* Selected text
* * * * * * * * *

HoloLLM: Multisensory Foundation Model for Language-Grounded Human Sensing and Reasoning
Chuhao Zhou, Jianfei Yang
TL;DR
HoloLLM tackles robust language-grounded sensing in smart homes by integrating rare sensing modalities with text via a novel Universal Modality-Injection Projector (UMIP) and modality-specific encoders. The approach uses CLIP-based coarse embeddings combined with tailored fine-grained features through iterative coarse-to-fine cross-attention, producing multimodal representations that align with text for use in an LLM. A two-stage training regime (tailored encoder pre-training followed by fine-tuning of UMIP and multimodal tokens) plus a human–VLM data-curation pipeline establishes the first multisensory benchmark for human sensing, with substantial gains over existing MLLMs on action recognition, QA, and captioning across MM-Fi and XRF55. The results indicate that UMIP and tailored encoders are key to discriminability and alignment, enabling real-world, language-informed multisensory embodied intelligence while outlining important avenues for future work in planning and efficiency.

* * * * * * * * *

Stored items

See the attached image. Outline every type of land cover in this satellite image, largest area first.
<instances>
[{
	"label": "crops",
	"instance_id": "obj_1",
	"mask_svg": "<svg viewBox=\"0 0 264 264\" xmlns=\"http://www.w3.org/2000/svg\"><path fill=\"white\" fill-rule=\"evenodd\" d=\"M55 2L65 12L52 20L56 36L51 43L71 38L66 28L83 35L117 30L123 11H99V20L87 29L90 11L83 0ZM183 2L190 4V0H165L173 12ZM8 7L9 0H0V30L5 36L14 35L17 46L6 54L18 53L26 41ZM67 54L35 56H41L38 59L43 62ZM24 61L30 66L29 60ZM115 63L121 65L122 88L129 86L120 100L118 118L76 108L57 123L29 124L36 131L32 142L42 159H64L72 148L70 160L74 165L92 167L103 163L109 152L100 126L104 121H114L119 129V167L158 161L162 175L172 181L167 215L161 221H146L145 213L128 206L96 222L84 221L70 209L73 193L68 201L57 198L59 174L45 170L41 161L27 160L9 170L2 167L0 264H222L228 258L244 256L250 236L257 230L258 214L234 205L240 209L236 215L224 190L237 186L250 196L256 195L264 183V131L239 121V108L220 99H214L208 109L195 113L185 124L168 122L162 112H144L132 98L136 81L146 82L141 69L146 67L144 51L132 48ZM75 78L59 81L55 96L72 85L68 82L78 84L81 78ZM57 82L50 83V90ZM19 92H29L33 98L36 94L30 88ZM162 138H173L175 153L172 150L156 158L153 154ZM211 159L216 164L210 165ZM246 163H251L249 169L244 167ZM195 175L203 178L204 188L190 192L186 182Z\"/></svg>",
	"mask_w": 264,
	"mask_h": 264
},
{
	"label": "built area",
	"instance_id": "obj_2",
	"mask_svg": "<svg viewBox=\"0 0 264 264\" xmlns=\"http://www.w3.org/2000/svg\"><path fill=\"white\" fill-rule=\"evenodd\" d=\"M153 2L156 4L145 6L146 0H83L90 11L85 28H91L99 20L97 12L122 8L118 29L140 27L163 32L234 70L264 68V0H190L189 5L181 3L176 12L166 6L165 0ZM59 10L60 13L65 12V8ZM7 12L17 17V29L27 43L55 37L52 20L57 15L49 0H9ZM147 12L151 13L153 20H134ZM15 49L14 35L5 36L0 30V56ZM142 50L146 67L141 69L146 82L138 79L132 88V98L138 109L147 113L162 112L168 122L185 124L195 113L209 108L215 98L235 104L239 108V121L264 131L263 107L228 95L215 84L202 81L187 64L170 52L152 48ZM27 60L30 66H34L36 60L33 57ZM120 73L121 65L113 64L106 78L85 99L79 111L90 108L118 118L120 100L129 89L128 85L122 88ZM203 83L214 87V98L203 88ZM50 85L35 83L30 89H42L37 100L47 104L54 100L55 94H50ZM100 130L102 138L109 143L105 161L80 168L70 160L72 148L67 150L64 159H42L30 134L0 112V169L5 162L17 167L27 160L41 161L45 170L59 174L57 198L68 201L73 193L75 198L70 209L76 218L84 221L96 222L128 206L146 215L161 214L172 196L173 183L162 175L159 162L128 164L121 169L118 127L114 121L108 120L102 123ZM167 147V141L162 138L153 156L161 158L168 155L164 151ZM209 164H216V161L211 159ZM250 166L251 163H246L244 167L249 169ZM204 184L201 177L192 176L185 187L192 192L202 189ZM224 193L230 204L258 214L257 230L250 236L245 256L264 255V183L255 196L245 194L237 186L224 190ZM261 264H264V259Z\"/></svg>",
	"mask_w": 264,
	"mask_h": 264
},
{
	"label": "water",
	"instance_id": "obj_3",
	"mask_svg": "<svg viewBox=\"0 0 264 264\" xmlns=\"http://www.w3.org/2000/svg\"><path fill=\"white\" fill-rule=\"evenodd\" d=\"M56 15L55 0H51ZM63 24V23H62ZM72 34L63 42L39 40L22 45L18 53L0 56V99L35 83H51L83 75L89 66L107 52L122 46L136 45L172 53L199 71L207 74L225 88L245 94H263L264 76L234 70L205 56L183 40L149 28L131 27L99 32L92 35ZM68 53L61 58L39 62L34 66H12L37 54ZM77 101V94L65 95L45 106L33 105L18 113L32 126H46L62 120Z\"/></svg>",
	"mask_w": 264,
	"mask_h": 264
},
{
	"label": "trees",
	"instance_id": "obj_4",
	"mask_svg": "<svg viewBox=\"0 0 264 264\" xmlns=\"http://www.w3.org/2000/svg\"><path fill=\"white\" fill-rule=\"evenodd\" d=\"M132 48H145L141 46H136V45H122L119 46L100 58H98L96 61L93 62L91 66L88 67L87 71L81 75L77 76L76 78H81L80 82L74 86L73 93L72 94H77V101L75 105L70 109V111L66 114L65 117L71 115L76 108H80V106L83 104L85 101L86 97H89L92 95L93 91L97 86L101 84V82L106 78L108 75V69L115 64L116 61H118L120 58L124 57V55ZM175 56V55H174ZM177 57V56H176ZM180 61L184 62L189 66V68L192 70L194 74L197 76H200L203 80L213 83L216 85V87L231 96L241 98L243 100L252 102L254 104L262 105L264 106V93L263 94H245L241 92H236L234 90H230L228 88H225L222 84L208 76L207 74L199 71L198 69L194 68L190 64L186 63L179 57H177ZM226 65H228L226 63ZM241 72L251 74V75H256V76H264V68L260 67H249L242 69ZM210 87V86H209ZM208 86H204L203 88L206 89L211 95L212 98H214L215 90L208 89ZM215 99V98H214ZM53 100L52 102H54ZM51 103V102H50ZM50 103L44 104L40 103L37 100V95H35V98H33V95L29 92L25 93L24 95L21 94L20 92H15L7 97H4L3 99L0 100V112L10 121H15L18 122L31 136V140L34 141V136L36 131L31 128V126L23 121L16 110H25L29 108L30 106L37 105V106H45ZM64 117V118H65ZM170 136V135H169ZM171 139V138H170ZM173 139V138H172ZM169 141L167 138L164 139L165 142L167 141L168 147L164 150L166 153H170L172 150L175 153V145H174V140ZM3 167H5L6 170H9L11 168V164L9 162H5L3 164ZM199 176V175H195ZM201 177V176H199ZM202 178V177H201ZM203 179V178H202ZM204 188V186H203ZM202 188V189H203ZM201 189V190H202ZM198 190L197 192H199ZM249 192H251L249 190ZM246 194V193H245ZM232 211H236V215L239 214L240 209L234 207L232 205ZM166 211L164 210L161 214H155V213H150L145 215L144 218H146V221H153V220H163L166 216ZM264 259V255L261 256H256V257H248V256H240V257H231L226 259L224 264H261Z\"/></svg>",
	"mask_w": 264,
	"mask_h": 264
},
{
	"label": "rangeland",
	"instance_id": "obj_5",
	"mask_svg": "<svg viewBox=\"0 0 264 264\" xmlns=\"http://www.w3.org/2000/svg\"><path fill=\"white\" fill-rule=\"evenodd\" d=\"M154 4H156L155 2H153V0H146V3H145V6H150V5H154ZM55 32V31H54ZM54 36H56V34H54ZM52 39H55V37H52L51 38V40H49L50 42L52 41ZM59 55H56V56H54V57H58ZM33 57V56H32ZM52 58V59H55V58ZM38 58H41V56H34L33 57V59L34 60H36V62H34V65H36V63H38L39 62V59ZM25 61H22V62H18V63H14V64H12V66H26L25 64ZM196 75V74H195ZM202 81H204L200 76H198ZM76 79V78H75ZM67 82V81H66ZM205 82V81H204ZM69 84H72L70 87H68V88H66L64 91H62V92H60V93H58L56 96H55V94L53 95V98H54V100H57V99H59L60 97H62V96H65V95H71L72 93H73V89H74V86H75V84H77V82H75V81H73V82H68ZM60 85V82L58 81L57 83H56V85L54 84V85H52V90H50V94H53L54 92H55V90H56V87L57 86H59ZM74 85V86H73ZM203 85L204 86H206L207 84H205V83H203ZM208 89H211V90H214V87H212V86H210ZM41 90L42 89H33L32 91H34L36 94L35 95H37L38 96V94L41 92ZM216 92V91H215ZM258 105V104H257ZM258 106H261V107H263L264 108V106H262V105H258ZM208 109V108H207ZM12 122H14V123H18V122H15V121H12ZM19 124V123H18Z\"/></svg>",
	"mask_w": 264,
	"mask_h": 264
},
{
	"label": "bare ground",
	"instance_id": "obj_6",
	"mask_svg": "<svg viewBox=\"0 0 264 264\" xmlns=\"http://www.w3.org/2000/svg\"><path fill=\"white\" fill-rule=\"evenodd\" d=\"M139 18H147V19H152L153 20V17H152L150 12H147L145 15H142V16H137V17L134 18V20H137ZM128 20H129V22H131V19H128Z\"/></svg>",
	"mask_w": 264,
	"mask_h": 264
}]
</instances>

* * * * * * * * *

* Prompt 1
According to the HoloLLM summary, what does the abbreviation UMIP stand for?
* Prompt 2
Resume the HoloLLM summary after its final sentence.
These items come from a separate source.

* Answer section 1
Universal Modality-Injection Projector

* Answer section 2
Abstract
Embodied agents operating in smart homes must understand human behavior through diverse sensory inputs and communicate via natural language. While Vision-Language Models (VLMs) have enabled impressive language-grounded perception, their reliance on visual data limits robustness in real-world scenarios with occlusions, poor lighting, or privacy constraints. In this paper, we introduce HoloLLM, a Multimodal Large Language Model (MLLM) that integrates uncommon but powerful sensing modalities, such as LiDAR, infrared, mmWave radar, and WiFi, to enable seamless human perception and reasoning across heterogeneous environments. We address two key challenges: (1) the scarcity of aligned modality-text data for rare sensors, and (2) the heterogeneity of their physical signal representations. To overcome these, we design a Universal Modality-Injection Projector (UMIP) that enhances pre-aligned modality embeddings with fine-grained, text-aligned features from tailored encoders via coarse-to-fine cross-attention without introducing significant alignment overhead. We further introduce a human-VLM collaborative data curation pipeline to generate paired textual annotations for sensing datasets. Extensive experiments on two newly constructed benchmarks show that HoloLLM significantly outperforms existing MLLMs, improving language-grounded human sensing accuracy by up to 30%. This work establishes a new foundation for real-world, language-informed multisensory embodied intelligence.